### Work to be completed:
Write out the records again exactly and exclude the pictures.

### Input data:
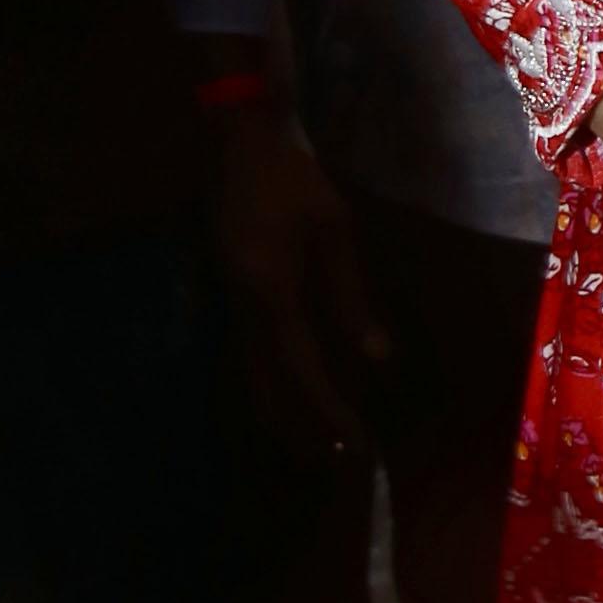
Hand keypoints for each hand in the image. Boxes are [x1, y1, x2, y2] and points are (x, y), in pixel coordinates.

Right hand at [200, 94, 387, 461]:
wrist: (238, 142)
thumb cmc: (293, 179)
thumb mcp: (333, 230)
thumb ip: (351, 296)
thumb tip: (375, 357)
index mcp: (270, 291)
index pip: (302, 368)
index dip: (328, 408)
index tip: (354, 441)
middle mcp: (242, 305)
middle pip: (267, 384)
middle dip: (298, 425)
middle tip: (333, 460)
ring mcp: (228, 299)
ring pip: (252, 372)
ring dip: (281, 410)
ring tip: (313, 441)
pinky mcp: (228, 290)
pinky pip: (247, 350)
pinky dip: (269, 381)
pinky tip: (288, 392)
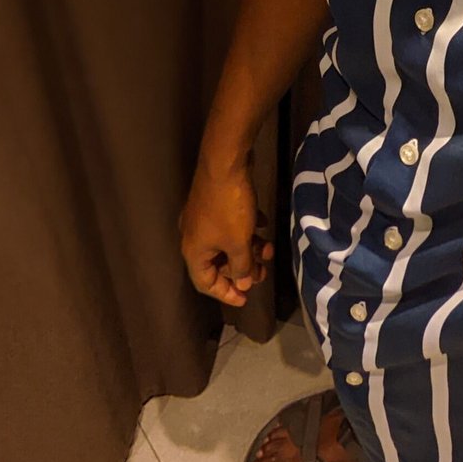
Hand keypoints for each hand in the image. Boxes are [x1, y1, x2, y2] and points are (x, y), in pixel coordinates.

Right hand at [178, 154, 275, 306]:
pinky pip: (230, 224)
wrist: (225, 163)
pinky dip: (246, 228)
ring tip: (269, 248)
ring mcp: (203, 217)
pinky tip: (263, 224)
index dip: (225, 294)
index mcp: (194, 251)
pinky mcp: (214, 202)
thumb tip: (242, 283)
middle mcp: (193, 236)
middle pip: (218, 263)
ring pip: (226, 242)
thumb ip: (241, 267)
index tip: (245, 298)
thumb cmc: (230, 207)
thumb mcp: (239, 243)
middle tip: (263, 271)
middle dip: (242, 268)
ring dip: (248, 248)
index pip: (205, 283)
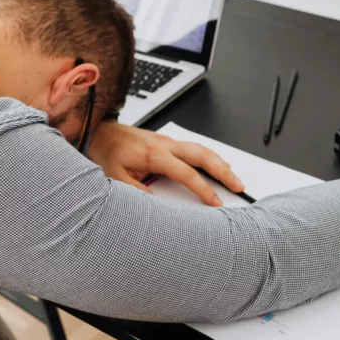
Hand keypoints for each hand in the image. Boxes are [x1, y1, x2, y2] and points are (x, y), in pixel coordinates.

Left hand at [86, 122, 244, 205]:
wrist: (102, 132)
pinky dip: (209, 156)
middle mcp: (165, 145)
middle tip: (238, 185)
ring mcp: (168, 141)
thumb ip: (136, 192)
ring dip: (220, 162)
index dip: (203, 189)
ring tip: (234, 177)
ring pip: (201, 149)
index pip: (187, 173)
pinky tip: (216, 163)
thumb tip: (156, 207)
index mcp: (155, 154)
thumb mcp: (116, 177)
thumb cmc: (108, 152)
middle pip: (202, 155)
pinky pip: (194, 147)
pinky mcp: (167, 142)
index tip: (215, 202)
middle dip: (223, 170)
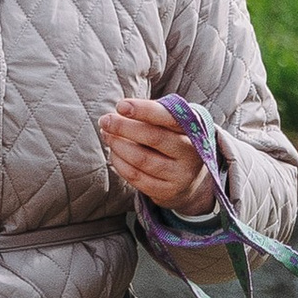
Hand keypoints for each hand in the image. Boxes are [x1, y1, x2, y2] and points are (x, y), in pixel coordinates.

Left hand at [100, 99, 211, 214]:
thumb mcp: (171, 125)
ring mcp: (179, 174)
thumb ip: (152, 115)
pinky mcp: (166, 191)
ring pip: (141, 159)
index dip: (144, 110)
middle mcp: (189, 152)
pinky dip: (119, 163)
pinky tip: (113, 153)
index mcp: (192, 129)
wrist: (189, 179)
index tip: (121, 106)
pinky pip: (136, 177)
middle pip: (154, 137)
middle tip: (105, 120)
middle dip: (124, 127)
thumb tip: (119, 112)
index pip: (169, 117)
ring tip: (107, 135)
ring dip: (118, 145)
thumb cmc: (172, 141)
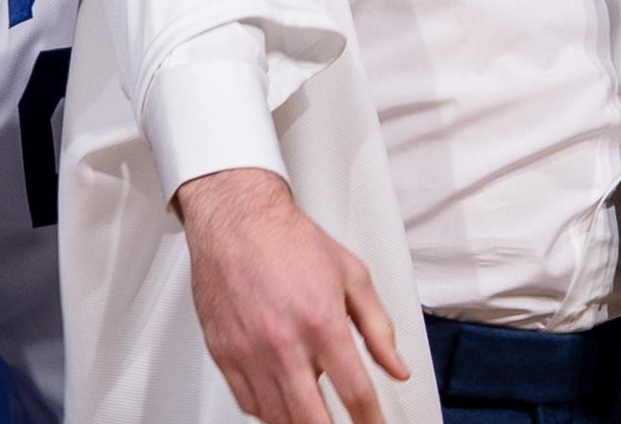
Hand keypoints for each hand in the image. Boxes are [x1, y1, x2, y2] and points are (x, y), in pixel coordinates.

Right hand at [176, 168, 412, 423]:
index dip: (370, 420)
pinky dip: (268, 412)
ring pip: (278, 418)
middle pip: (312, 419)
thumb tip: (396, 366)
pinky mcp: (223, 352)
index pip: (355, 392)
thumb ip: (379, 327)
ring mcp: (249, 351)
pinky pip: (247, 402)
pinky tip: (282, 402)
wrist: (235, 218)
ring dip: (300, 422)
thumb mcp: (352, 275)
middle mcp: (283, 341)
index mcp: (321, 321)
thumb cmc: (288, 241)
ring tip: (313, 413)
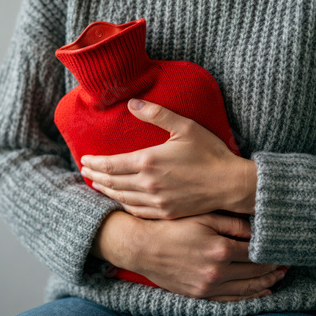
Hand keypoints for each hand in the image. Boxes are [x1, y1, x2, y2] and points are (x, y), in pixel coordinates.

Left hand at [80, 99, 257, 218]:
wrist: (230, 184)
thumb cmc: (209, 153)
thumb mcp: (185, 127)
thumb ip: (156, 114)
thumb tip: (131, 102)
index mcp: (149, 161)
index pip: (110, 164)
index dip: (94, 163)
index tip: (84, 160)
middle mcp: (148, 184)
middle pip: (111, 182)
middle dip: (95, 176)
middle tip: (85, 172)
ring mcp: (156, 202)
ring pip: (121, 197)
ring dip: (105, 190)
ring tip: (96, 185)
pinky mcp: (165, 213)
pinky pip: (136, 210)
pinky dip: (122, 204)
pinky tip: (119, 200)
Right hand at [91, 211, 285, 301]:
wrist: (142, 247)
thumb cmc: (170, 228)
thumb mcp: (201, 217)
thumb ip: (231, 222)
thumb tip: (255, 229)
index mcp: (220, 249)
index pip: (256, 253)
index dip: (270, 251)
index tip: (279, 247)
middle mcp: (217, 272)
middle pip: (255, 272)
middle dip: (272, 267)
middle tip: (284, 263)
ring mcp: (208, 286)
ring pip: (247, 289)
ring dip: (266, 283)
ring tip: (278, 277)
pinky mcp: (200, 295)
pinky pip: (232, 300)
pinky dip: (249, 297)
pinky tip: (260, 292)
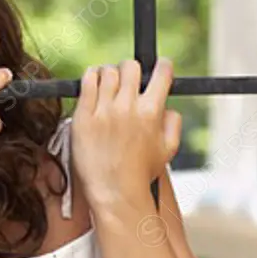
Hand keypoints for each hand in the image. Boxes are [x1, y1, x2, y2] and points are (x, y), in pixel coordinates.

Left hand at [71, 59, 181, 209]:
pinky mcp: (83, 116)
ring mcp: (103, 111)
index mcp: (151, 112)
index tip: (160, 66)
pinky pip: (86, 84)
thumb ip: (173, 123)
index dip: (162, 67)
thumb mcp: (168, 149)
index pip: (160, 74)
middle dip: (132, 69)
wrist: (114, 191)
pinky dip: (91, 77)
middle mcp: (127, 107)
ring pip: (107, 72)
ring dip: (110, 73)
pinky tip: (92, 80)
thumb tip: (168, 106)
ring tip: (109, 81)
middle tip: (129, 78)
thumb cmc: (140, 173)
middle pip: (130, 67)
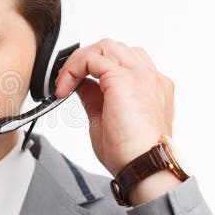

### Result:
Hand keypoints for each hand in the image. Boxes are [x1, y1, x2, y2] and points are (x, y), in pixel coordinates.

Right hand at [200, 94, 387, 461]:
wrist: (238, 142)
thumb cmc: (293, 179)
thumb mcp: (333, 230)
thumb ip: (351, 296)
thumb tip: (375, 357)
index mcp: (270, 291)
index pip: (302, 368)
index dip: (328, 408)
index tip: (354, 441)
middle mcp: (242, 305)
middle pip: (267, 384)
middle dip: (298, 425)
middle tip: (333, 460)
ring mcp: (228, 299)
ring pip: (252, 372)
ring dip: (281, 410)
ring tip: (313, 441)
pinky mcp: (228, 290)
pinky pip: (247, 350)
pinky dip: (269, 381)
pinky tip: (288, 392)
Hand keypoints for each hand in the image. Boxes are [x1, y1, x2, y2] and points are (x, y), in pixel coordinates.

Right hand at [178, 154, 275, 306]:
pinky pip: (230, 224)
wrist: (225, 163)
pinky dip: (246, 228)
ring tip: (269, 248)
ring mcp: (203, 217)
pinky tip: (263, 224)
index dip: (225, 294)
index mcp: (194, 251)
pinky mcp: (214, 202)
thumb tip: (242, 283)
middle mcp: (193, 236)
middle pip: (218, 263)
ring pip: (226, 242)
thumb ip: (241, 267)
index tip: (245, 298)
thumb cmc: (230, 207)
thumb mcp: (239, 243)
middle tip: (263, 271)
middle dip: (242, 268)
ring dip: (248, 248)
index pip: (205, 283)
Hand keypoints for each hand in the image. Boxes are [x1, y1, x2, y2] and points are (x, y), in pixel coordinates.

Left hand at [86, 122, 244, 205]:
wrist: (102, 132)
pinky dip: (209, 156)
middle mcp: (165, 145)
middle tip: (238, 185)
ring mcp: (168, 141)
thumb ip: (136, 192)
ring dip: (220, 162)
index dip: (203, 189)
ring tip: (234, 177)
ring pip: (201, 149)
index pip: (187, 173)
pinky tip: (216, 163)
thumb tip: (156, 207)
index mcp: (155, 154)
thumb mcp: (116, 177)
thumb cmc: (108, 152)
middle pip: (202, 155)
pinky pip: (194, 147)
pinky mcp: (167, 142)
index tip: (215, 202)
middle dip: (223, 170)
Hand keypoints for each hand in the image. Boxes are [x1, y1, x2, y2] and points are (x, y), in pixel coordinates.

Left hand at [100, 99, 211, 214]:
thumb mcp: (171, 125)
ring mcp: (179, 174)
thumb ip: (152, 115)
pinky mcp: (166, 191)
ring pip: (141, 159)
index dip: (144, 110)
middle mcp: (189, 152)
pinky dip: (119, 163)
pinky tip: (113, 153)
index mcp: (192, 129)
wrist: (189, 179)
index tip: (121, 106)
pinky pip: (136, 177)
middle pip: (154, 137)
middle tip: (105, 120)
middle dip: (124, 127)
thumb tip: (119, 112)
index pip: (169, 117)
ring tip: (107, 135)
ring dip: (118, 145)
thumb cmc: (172, 141)
Hand keypoints for each hand in the image. Boxes are [x1, y1, x2, y2] and points are (x, y), in pixel coordinates.

Right hand at [176, 168, 412, 423]:
index dip: (370, 420)
pinky dip: (268, 412)
ring pip: (278, 418)
middle pip: (312, 419)
thumb tip: (396, 366)
pinky mcp: (223, 352)
index pip: (355, 392)
thumb ip: (379, 327)
ring mcp: (249, 351)
pinky pip: (247, 402)
pinky tip: (282, 402)
wrist: (235, 218)
ring dip: (300, 422)
thumb mcp: (352, 275)
middle mcp: (283, 341)
index mcp: (321, 321)
thumb cmc: (288, 241)
ring tip: (313, 413)
Hand keypoints for each hand in the image. Boxes are [x1, y1, x2, y2] and points are (x, y), in pixel coordinates.

Left hand at [80, 99, 257, 218]:
wrist: (230, 184)
thumb cmc: (209, 153)
thumb mcp: (185, 127)
thumb ip: (156, 114)
thumb tip: (131, 102)
index mcp: (149, 161)
index pip: (110, 164)
index dip: (94, 163)
index tip: (84, 160)
middle mcp: (148, 184)
middle pip: (111, 182)
middle dip: (95, 176)
middle tip: (85, 172)
ring mcp: (156, 202)
ring pip: (121, 197)
ring dip: (105, 190)
ring tip: (96, 185)
pinky mcp: (165, 213)
pinky pip: (136, 210)
pinky dip: (122, 204)
pinky tip: (119, 200)
Right hand at [91, 211, 285, 301]:
wrist: (142, 247)
thumb cmc: (170, 228)
thumb mcp: (201, 217)
thumb ip: (231, 222)
thumb tip: (255, 229)
index mcp: (220, 249)
index pip: (256, 253)
index dip: (270, 251)
index tip: (279, 247)
middle mcp: (217, 272)
middle pip: (255, 272)
middle dip: (272, 267)
middle tip: (284, 263)
ring mcp: (208, 286)
ring pip: (247, 289)
ring dip: (266, 283)
ring tip: (278, 277)
pinky mcp: (200, 295)
pinky pip: (232, 300)
pinky dip: (249, 297)
pinky tip: (260, 292)
Hand keypoints for each hand in the image. Boxes are [x1, y1, x2, y2] and points are (x, y), in pixel coordinates.

Left hand at [71, 59, 181, 209]:
pinky mcp: (83, 116)
ring mcp: (103, 111)
index mcp: (151, 112)
index tip: (160, 66)
pinky pip: (86, 84)
thumb ip: (173, 123)
index dip: (162, 67)
thumb mcp: (168, 149)
index pip: (160, 74)
middle dip: (132, 69)
wrist: (114, 191)
pinky dip: (91, 77)
middle mcp: (127, 107)
ring pip: (107, 72)
ring dip: (110, 73)
pinky tip: (92, 80)
thumb tip: (168, 106)
ring tip: (109, 81)
middle tip: (129, 78)
thumb cmc: (140, 173)
middle pip: (130, 67)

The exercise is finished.